A la disposición de la abadía tendré ocasión de referirme más de una vez, y con más lujo de detalles. Después del portalón (que era el único paso en toda la muralla) se abría una avenida arbolada que llevaba a la iglesia abacial. A la izquierda de la avenida se extendía una amplia zona de huertos y, como supe más tarde, el jardín botánico, en torno a los dos edificios —los baños, y el hospital y herboristería— dispuestos según la curva de la muralla. En el fondo, a la izquierda de la iglesia, se erguía el Edificio, separado de la iglesia por una explanada cubierta de tumbas. El portalón norte de la iglesia daba hacia el torreón sur del Edificio, que ofrecía frontalmente a los ojos del visitante el torreón occidental, que continuaba después por la izquierda hasta tocar la muralla, para proyectarse luego con sus torres en el abismo, sobre el que se alzaba el torreón septentrional, visible sólo de sesgo. A la derecha de la iglesia se extendían algunas construcciones a las que ésta servía de reparo; estaban dispuestas alrededor del claustro, y, sin duda, se trataba del dormitorio, la casa del Abad y la casa de los peregrinos, hacia la que nos habíamos dirigido, y a la que llegamos después de atravesar un bonito jardín.
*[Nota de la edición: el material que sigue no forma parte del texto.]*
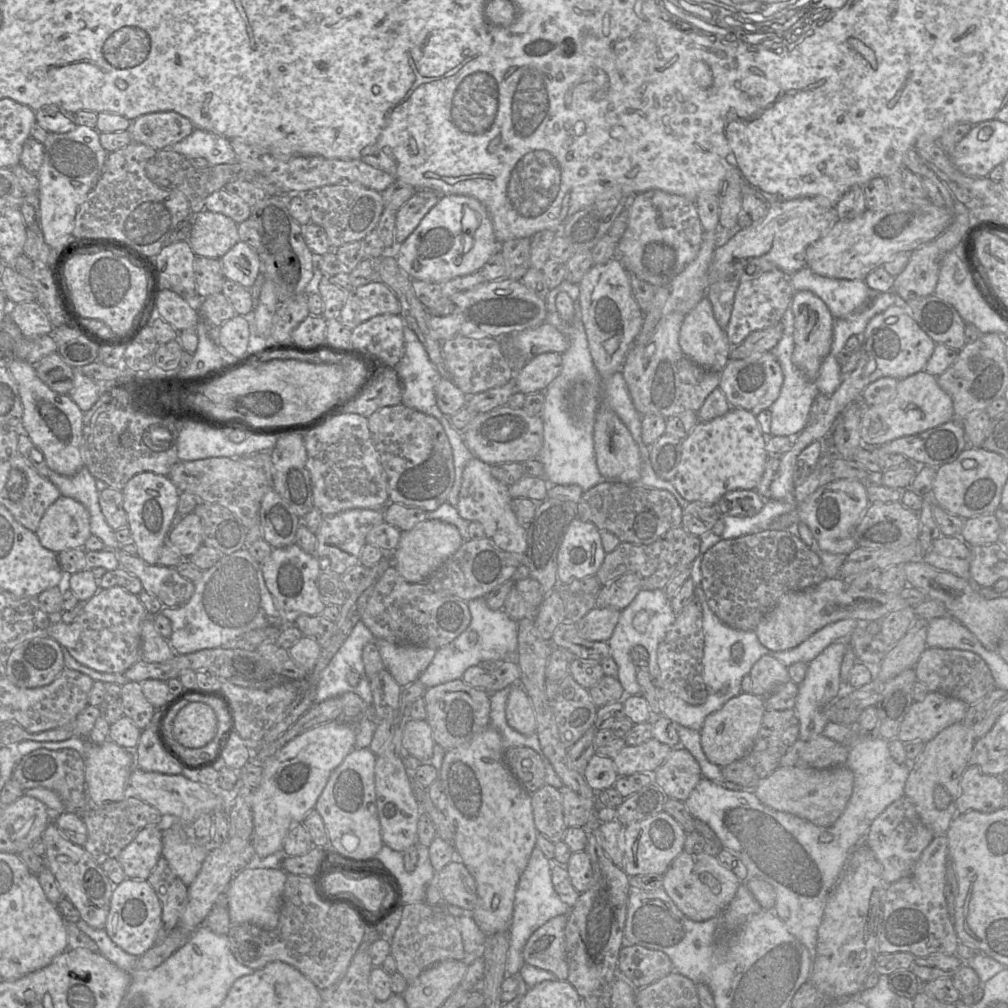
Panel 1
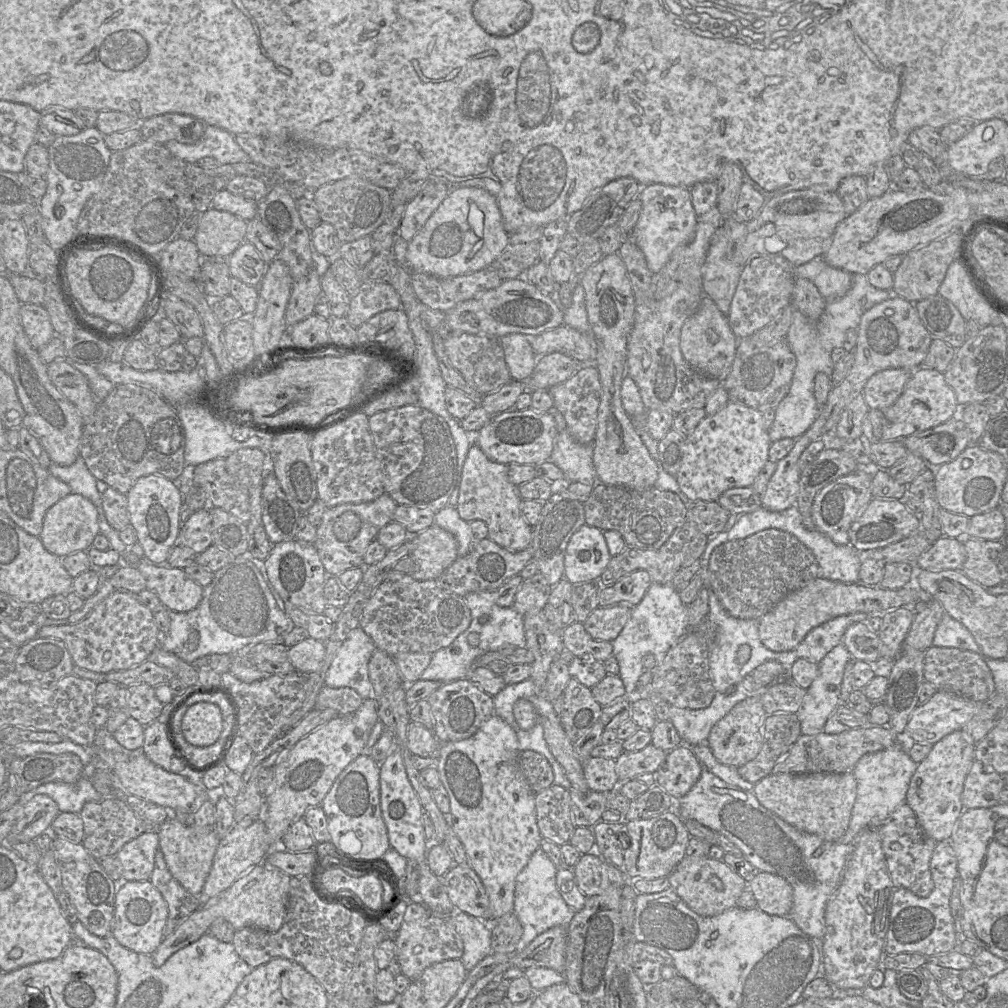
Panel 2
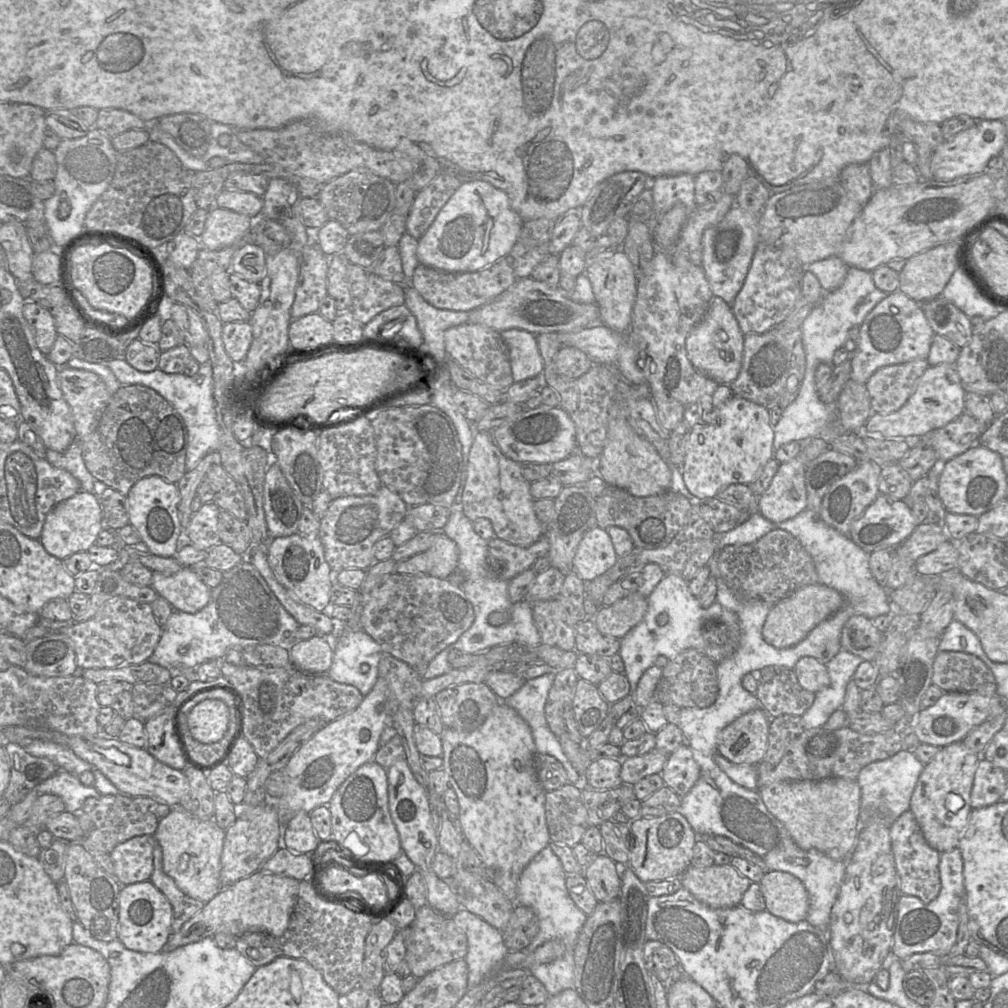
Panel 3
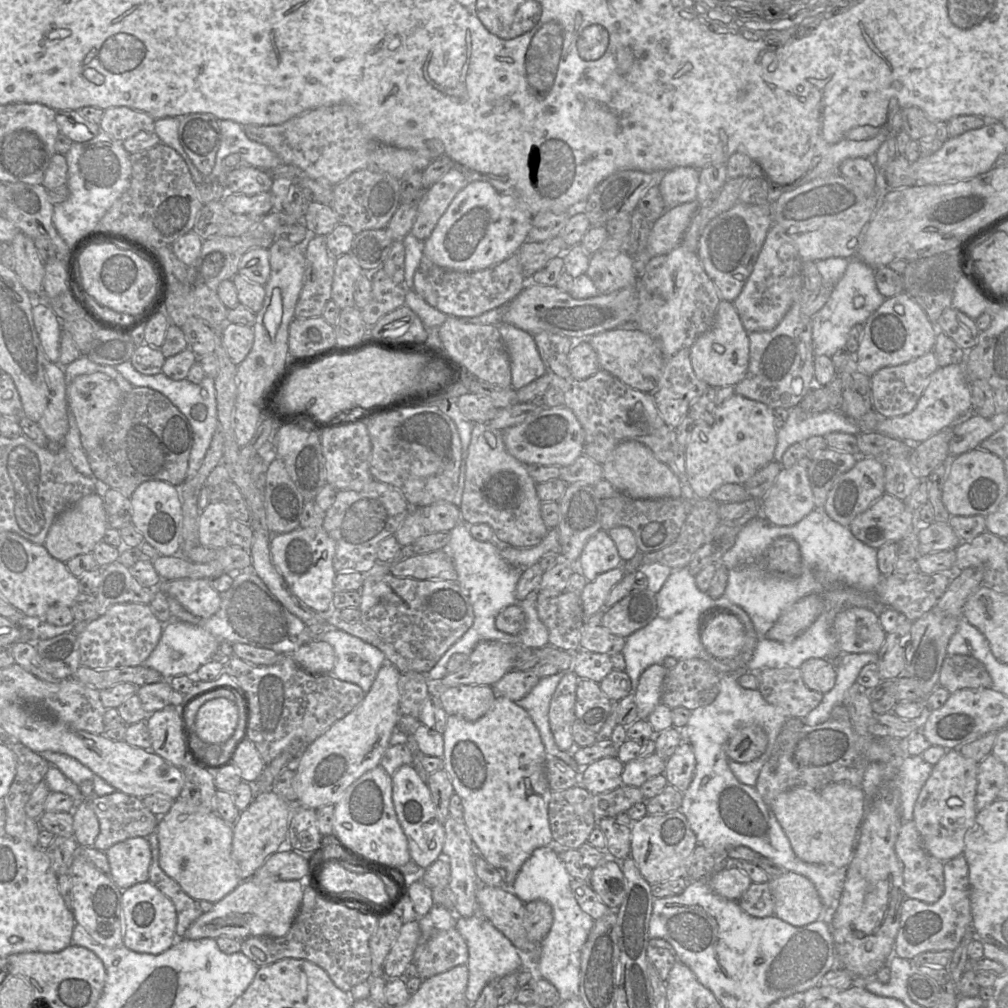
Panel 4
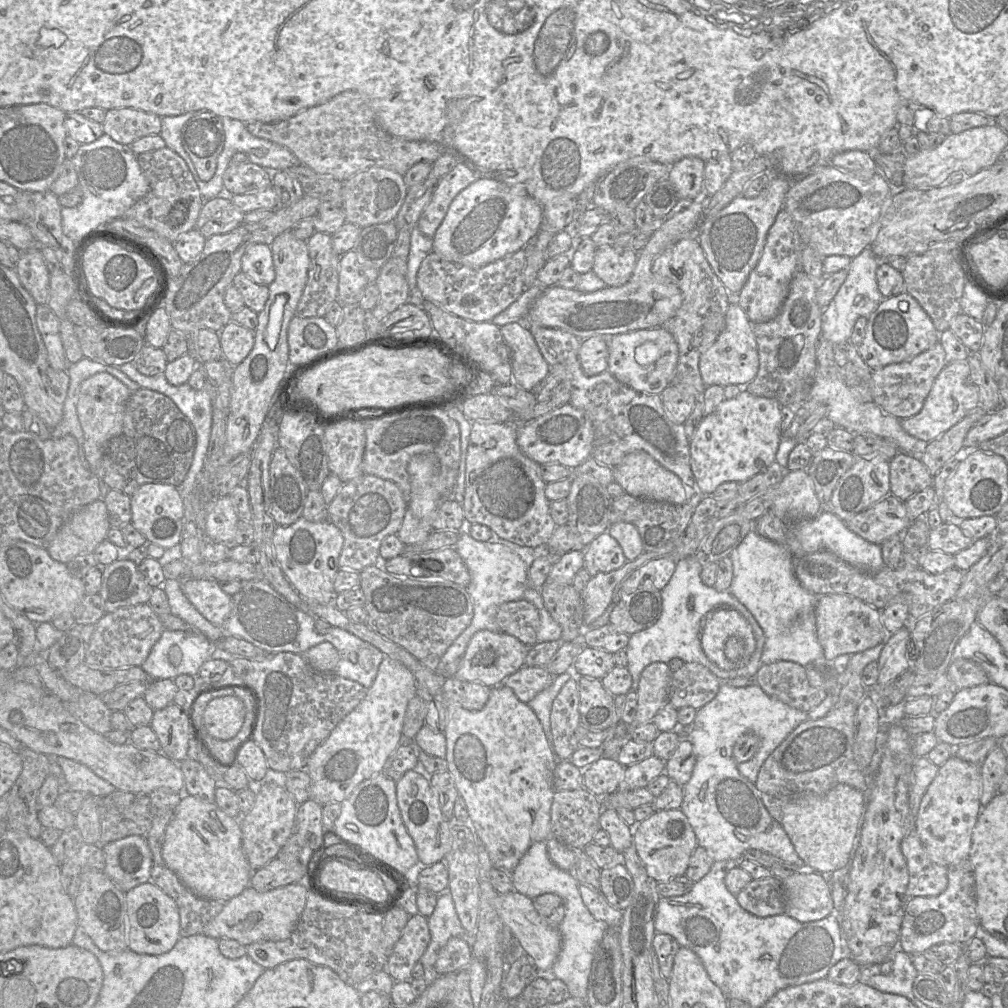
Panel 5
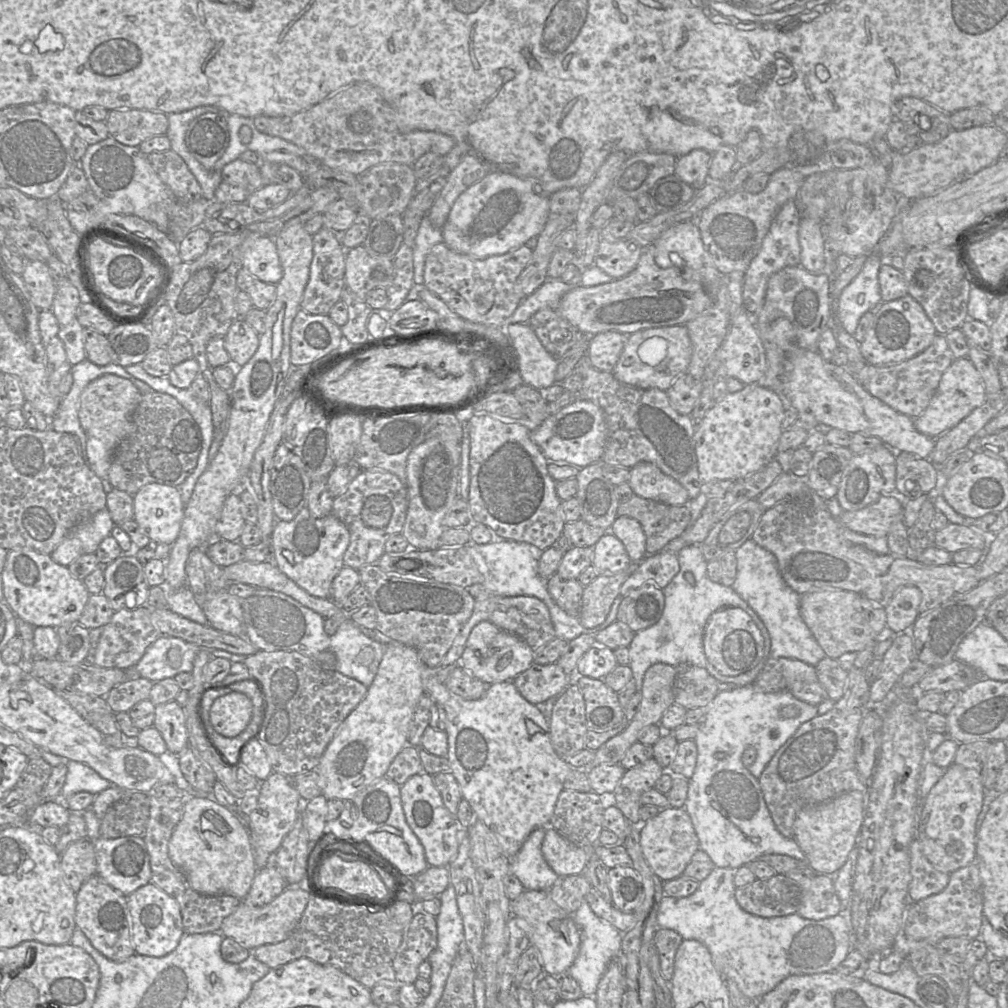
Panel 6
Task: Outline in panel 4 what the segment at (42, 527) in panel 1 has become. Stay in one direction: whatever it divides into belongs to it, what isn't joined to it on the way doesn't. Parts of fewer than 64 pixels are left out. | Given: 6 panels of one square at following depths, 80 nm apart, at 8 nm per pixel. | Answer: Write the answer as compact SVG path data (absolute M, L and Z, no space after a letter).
M96 493L89 494L57 516L43 546L52 557L65 563L77 555L92 553L108 527L103 498Z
Por la derecha, al otro lado de una vasta explanada, a lo largo de la parte meridional de la muralla y continuando hacia oriente por detrás de la iglesia, había una serie de viviendas para la servidumbre, establos, molinos, trapiches, graneros, bodegas y lo que me pareció que era la casa de los novicios. La regularidad del terreno, apenas ondulado, había permitido que los antiguos constructores de aquel recinto sagrado respetaran los preceptos de la orientación con una exactitud que hubiera sorprendido a un Honorio Augustoduniense o a un Guillermo Durando.

 

Por la posición del sol en aquel momento, comprendí que la portada daba justo a occidente, de forma que el coro y el altar estuviesen dirigidos hacia oriente y, por la mañana temprano, el sol despuntaba despertando directamente a los monjes en el dormitorio y a los animales en los establos. Nunca vi abadía más bella y con una orientación tan perfecta, aunque más tarde he tenido ocasión de conocer San Gall, Cluny, Fontenay y otras, quizá más grandes pero no tan armoniosas. Sin embargo, ésta se distinguía de cualquier otra por la inmensa mole del Edificio. Aunque no era yo experto en el arte de la construcción, comprendí en seguida que era mucho más antiguo que los edificios situados a su alrededor. Quizás había sido erigido con otros fines y posteriormente se había agregado el conjunto abacial, cuidando, sin embargo, de que su orientación se adecuase a la de la iglesia, o viceversa. Porque la arquitectura es el arte que más se esfuerza por reproducir en su ritmo el orden del universo, que los antiguos llamaban kosmos, es decir, adorno, pues es como un gran animal en el que resplandece la perfección y proporción de todos sus miembros. Alabado sea Nuestro Creador, que, como dice Agustín, ha establecido el número, el peso y la medida de todas las cosas.